Case in point: How Invisible prevented a major AI failure

Invisible’s state-of-the-art evaluations and data strategy team combines human-in-the-loop assessments and automation to improve the safety and reliability of AI systems. We provide:

  • Snapshot evaluation: A point-in-time evaluation before or after deployment can help mitigate risks, prevent model drift and better align your model with business outcomes
  • Real-time evaluation: A real-time supervisor layer between your model and customers can help identify and correct compliance risks before they reach the customer

Let’s go back to the story we looked at at the start of this article, in which an LLM developer had a model that showed a nearly 5X increase in errors — after fine tuning. 

Fortunately, a customized model evaluation by the Invisible team caught the trend, found the root cause of these errors in the fine-tuning dataset ingested by the model, and provided the client with a clear path to fixing the issue with a targeted, high-quality human dataset.

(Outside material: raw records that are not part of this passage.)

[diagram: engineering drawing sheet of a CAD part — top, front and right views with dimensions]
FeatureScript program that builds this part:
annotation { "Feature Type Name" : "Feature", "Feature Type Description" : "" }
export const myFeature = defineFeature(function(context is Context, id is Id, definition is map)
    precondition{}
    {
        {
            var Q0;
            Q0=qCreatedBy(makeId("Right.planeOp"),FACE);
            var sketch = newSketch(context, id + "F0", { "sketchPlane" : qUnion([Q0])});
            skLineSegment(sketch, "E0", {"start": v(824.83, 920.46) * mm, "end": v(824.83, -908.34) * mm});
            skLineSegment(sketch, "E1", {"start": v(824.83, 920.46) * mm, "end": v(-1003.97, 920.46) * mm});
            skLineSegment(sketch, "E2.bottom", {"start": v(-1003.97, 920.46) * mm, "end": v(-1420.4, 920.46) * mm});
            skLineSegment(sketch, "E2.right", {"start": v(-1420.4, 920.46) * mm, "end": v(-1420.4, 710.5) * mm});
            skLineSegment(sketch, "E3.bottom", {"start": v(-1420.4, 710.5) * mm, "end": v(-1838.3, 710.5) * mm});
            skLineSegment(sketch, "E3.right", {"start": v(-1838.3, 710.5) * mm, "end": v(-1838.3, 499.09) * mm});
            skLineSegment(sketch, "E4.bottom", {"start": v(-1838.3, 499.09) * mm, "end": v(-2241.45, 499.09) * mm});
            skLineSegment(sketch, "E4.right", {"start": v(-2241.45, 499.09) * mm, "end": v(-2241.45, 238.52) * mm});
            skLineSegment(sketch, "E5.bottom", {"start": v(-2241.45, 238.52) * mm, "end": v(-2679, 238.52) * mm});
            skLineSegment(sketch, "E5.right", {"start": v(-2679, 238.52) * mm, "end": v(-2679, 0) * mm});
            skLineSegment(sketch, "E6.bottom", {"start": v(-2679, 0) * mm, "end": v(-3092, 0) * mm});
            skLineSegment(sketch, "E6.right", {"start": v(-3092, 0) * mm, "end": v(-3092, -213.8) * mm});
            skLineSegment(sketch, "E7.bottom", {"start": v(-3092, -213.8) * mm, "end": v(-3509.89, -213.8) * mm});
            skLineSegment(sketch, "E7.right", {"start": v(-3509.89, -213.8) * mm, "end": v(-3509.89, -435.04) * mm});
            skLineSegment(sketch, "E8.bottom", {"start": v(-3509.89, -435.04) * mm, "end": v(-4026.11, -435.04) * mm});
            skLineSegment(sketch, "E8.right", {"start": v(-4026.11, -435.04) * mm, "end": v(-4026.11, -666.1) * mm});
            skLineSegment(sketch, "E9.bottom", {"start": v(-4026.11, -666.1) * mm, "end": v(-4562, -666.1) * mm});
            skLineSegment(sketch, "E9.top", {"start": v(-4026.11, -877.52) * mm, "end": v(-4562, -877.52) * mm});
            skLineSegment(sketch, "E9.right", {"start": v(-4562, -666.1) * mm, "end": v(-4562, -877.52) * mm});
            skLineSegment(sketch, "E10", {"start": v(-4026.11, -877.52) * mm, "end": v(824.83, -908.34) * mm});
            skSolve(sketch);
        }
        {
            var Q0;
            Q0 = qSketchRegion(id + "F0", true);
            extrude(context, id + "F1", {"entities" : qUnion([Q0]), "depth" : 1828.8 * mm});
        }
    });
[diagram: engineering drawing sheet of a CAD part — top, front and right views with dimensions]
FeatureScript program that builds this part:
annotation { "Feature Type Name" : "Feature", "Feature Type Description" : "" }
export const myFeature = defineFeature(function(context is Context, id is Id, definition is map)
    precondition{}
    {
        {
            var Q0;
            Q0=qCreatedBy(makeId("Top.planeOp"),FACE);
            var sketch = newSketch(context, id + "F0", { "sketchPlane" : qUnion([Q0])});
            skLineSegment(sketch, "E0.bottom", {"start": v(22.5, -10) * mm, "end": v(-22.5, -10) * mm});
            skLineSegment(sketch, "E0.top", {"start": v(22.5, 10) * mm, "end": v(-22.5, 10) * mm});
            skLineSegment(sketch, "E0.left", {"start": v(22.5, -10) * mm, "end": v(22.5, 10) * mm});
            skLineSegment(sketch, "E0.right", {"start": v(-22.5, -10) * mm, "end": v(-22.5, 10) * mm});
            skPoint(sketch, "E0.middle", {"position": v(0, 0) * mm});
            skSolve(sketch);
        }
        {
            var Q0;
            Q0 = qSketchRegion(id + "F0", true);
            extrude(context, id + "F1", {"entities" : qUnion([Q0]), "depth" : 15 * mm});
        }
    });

Disclaimer: Compliance and risk mitigation with model evaluations

Invisible helps organizations make informed decisions on model compliance based on their legal requirements. Our approach helps mitigate risks, but we do not guarantee or certify compliance of AI models. Instead, we provide expert-driven evaluations, insights, and strategies that empower organizations to align AI with their specific regulatory obligations.